Existing contrastive learning methods define similarity exclusively over semantically consistent sample pairs, overlooking latent structural similarities inherent in semantically dissimilar pairs. To address this limitation, we propose SimLAP—a novel framework that redefines positive pairs not as semantically identical samples but as learnable, discriminative subspace-aligned pairs. SimLAP jointly optimizes pairwise similarity estimation and subspace projection within an end-to-end training paradigm, incorporating both contrastive loss and explicit subspace alignment constraints. By uncovering and leveraging structural similarities among inter-class samples residing in shared latent subspaces, SimLAP breaks from conventional similarity modeling paradigms.

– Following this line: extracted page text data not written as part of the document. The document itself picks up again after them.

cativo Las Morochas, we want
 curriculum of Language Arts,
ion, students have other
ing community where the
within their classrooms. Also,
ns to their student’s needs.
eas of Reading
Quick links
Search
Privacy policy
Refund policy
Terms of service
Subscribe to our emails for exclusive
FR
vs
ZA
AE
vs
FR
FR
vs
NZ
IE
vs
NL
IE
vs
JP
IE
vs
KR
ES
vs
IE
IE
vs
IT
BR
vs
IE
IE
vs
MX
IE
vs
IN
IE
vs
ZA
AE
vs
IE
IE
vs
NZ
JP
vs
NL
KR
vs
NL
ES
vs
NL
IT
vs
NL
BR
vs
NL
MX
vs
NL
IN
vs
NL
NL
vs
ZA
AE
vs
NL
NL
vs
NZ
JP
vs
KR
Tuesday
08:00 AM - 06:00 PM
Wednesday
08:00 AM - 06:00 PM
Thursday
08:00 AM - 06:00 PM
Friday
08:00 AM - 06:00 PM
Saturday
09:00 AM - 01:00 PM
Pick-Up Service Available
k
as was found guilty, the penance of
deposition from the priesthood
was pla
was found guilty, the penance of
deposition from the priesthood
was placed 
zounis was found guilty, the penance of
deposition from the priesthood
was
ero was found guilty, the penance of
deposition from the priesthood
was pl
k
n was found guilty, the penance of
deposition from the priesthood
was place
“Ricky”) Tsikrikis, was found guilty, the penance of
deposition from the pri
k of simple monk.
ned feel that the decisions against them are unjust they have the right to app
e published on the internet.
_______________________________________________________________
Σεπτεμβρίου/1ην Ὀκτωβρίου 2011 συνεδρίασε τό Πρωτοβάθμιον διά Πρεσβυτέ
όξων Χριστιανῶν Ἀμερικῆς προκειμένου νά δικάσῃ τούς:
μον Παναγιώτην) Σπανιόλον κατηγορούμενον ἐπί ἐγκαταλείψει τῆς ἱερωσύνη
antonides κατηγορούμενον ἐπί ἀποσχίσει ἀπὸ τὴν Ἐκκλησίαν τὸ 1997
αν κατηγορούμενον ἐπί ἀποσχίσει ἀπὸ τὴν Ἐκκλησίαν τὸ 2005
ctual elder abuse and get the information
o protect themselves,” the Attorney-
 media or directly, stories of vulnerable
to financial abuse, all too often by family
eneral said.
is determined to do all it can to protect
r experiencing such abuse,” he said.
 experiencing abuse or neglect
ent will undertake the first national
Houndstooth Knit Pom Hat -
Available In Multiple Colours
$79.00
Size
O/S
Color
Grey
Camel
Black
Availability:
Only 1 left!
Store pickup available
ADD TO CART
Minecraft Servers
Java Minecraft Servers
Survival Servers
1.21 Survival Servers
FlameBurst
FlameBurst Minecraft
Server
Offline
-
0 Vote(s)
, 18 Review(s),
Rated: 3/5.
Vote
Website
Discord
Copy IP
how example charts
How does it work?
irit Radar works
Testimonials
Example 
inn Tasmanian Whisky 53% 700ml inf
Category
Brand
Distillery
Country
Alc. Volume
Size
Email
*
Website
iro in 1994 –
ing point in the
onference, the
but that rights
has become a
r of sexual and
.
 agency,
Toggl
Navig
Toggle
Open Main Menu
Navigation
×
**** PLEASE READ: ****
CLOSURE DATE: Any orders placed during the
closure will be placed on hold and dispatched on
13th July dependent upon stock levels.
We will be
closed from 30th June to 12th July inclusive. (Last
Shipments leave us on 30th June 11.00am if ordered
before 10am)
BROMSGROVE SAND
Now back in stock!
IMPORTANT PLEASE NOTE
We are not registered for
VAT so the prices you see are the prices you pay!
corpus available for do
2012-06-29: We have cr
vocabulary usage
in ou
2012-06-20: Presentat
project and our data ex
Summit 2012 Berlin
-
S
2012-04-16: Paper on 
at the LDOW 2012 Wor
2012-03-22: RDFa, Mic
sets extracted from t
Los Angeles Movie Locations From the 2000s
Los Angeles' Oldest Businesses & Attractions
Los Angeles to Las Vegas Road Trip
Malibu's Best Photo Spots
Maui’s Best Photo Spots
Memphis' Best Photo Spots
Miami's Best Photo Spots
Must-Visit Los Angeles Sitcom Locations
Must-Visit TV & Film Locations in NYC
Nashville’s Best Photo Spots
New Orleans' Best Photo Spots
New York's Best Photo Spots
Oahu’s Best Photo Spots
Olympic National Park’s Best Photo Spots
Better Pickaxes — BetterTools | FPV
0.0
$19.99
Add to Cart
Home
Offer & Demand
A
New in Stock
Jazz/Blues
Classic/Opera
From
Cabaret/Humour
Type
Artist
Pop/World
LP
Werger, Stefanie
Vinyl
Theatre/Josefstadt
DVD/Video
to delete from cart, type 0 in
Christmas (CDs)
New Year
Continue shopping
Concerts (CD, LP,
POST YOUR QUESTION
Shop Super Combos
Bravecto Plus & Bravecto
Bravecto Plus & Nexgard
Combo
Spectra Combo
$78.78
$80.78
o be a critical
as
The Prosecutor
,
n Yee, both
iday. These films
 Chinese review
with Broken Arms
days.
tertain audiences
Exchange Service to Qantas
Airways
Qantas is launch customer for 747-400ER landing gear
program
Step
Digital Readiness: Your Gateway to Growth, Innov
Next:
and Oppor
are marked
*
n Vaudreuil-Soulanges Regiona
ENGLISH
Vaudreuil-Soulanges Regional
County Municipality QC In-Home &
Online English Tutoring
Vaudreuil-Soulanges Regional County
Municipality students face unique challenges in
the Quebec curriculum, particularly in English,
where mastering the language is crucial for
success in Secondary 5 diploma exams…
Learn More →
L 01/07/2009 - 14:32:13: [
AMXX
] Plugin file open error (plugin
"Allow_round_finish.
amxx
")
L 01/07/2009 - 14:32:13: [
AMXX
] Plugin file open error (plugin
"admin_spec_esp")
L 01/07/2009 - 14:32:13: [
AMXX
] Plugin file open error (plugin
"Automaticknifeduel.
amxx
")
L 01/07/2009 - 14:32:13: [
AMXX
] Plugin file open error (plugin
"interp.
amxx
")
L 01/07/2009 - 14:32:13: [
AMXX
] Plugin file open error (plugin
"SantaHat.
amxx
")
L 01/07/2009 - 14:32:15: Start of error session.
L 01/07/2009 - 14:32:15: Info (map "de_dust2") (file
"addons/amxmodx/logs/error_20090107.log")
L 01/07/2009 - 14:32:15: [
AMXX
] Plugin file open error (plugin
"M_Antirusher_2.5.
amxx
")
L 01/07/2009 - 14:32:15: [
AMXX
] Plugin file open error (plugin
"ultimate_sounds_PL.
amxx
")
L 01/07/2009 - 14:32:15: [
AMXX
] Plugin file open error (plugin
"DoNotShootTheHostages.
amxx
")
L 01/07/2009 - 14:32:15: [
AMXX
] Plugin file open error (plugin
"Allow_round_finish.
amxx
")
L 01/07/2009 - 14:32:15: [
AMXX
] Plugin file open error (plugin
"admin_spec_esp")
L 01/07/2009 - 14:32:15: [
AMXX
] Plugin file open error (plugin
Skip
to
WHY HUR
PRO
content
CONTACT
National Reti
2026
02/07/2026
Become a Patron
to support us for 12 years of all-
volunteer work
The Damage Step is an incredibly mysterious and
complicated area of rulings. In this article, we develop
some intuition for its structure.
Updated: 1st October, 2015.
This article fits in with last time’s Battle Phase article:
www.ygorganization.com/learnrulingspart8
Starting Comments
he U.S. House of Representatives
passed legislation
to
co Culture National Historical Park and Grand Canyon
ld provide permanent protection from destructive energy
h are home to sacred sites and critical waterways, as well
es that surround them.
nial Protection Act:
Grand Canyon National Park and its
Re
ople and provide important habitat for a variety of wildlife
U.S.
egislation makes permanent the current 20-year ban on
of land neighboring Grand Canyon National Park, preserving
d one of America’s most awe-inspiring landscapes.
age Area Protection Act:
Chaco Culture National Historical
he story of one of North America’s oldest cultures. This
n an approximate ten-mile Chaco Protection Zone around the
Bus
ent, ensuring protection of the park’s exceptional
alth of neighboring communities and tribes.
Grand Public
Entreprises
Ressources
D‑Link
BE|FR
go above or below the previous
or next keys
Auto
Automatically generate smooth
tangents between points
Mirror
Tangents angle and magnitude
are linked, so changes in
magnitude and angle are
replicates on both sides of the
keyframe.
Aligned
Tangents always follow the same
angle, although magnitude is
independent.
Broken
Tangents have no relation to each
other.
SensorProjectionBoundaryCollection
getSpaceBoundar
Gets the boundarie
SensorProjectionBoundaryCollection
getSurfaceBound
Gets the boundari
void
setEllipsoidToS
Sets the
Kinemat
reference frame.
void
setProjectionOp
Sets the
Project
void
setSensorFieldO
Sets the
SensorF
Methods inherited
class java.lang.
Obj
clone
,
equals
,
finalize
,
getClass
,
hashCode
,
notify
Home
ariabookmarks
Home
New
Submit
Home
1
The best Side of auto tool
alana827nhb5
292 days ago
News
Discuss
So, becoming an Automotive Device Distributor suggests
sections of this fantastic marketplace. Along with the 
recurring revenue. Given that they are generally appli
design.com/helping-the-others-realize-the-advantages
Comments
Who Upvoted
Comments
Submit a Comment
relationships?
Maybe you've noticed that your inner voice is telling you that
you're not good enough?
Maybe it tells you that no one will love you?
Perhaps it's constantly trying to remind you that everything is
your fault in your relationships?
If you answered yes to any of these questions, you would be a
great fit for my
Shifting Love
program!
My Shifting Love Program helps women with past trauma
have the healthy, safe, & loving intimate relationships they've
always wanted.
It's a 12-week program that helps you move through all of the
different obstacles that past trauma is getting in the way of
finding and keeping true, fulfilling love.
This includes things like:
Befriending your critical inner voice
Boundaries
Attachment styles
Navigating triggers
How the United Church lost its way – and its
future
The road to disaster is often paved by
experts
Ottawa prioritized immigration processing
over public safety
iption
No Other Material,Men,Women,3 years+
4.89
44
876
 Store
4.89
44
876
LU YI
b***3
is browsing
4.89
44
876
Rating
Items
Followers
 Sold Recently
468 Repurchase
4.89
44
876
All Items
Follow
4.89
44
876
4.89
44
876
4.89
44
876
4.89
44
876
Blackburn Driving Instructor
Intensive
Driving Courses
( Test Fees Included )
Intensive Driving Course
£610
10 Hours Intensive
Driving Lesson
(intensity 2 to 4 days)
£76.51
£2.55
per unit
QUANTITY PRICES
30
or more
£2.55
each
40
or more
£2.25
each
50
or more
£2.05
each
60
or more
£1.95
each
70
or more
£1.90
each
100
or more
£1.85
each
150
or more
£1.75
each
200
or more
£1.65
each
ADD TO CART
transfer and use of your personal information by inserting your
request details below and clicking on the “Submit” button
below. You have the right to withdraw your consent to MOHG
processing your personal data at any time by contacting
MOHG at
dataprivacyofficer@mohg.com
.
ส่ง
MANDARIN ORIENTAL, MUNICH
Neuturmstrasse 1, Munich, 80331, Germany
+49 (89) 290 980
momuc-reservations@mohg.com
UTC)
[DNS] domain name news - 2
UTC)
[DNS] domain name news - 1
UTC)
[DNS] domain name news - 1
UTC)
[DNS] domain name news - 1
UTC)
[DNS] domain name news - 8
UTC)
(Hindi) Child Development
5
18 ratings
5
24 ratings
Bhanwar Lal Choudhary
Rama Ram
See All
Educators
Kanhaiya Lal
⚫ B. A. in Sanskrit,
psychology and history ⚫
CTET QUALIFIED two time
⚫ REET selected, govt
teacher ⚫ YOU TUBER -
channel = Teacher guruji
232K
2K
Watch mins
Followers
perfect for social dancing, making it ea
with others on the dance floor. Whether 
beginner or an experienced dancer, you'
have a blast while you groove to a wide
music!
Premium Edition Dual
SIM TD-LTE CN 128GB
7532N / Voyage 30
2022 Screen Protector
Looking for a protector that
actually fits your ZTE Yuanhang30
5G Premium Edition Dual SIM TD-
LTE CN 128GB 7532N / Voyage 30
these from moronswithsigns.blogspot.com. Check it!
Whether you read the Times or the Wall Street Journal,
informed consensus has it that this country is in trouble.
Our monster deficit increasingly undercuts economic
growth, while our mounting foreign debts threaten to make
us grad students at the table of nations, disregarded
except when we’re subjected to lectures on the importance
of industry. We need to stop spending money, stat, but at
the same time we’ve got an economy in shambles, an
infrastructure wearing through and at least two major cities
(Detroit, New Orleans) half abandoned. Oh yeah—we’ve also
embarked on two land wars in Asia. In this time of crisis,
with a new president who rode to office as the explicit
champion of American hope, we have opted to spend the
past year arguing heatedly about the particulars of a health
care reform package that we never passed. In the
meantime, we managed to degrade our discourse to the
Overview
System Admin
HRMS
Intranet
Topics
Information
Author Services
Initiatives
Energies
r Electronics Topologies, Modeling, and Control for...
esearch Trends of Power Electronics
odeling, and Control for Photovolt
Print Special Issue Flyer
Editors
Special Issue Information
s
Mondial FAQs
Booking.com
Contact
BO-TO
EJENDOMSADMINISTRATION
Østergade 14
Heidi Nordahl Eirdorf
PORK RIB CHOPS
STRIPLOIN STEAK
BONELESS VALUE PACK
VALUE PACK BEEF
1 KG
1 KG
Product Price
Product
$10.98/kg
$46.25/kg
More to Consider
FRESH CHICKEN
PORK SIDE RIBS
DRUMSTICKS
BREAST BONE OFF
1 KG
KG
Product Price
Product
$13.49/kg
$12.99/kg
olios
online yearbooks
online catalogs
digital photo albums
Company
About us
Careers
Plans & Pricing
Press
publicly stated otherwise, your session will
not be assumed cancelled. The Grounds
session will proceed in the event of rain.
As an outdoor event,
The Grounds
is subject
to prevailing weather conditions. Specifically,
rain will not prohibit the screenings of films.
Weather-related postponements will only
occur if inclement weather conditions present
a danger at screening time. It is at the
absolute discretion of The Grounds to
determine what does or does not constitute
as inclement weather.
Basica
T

Extensive experiments across multiple benchmarks demonstrate its effectiveness: SimLAP significantly improves few-shot transfer performance and model robustness under distribution shifts. Moreover, it offers a new perspective on unsupervised similarity learning—shifting focus from semantic identity to geometric consistency in learned representation subspaces.

The training methods in AI do involve semantically distinct pairs of samples. However, their role typically is to enhance the between class separability. The actual notion of similarity is normally learned from semantically identical pairs. This paper presents SimLAP: a simple framework for learning visual representation from arbitrary pairs. SimLAP explores the possibility of learning similarity from semantically distinct sample pairs. The approach is motivated by the observation that for any pair of classes there exists a subspace in which semantically distinct samples exhibit similarity. This phenomenon can be exploited for a novel method of learning, which optimises the similarity of an arbitrary pair of samples, while simultaneously learning the enabling subspace. The feasibility of the approach will be demonstrated experimentally and its merits discussed.